• Activity:
Please give back, word for word, each line from the start of the entries through the one in which "<p>Coloring high means" is found.

• Data for this task:

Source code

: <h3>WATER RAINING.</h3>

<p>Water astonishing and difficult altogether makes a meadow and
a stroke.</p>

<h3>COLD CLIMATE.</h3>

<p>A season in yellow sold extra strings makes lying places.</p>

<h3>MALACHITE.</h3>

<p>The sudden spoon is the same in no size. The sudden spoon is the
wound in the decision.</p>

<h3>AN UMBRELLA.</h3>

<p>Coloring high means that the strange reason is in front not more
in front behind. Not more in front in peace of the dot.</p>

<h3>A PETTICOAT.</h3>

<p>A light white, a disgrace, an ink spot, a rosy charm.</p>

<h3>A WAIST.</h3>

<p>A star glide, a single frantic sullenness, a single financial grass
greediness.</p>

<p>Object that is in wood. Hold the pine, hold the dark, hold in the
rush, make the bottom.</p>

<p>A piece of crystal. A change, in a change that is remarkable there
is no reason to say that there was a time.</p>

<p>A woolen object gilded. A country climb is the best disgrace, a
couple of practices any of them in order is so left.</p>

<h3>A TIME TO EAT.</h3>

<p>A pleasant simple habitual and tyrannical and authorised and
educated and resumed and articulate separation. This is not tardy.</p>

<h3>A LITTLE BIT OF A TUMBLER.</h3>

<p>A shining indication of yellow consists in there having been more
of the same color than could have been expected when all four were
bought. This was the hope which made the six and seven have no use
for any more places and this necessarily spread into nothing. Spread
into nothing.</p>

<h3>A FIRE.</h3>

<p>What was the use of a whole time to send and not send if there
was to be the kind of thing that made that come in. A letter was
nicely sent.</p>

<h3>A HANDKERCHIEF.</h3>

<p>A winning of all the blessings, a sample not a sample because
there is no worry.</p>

• Response for this exercise:
Source code

: <h3>WATER RAINING.</h3>

<p>Water astonishing and difficult altogether makes a meadow and
a stroke.</p>

<h3>COLD CLIMATE.</h3>

<p>A season in yellow sold extra strings makes lying places.</p>

<h3>MALACHITE.</h3>

<p>The sudden spoon is the same in no size. The sudden spoon is the
wound in the decision.</p>

<h3>AN UMBRELLA.</h3>

<p>Coloring high means that the strange reason is in front not more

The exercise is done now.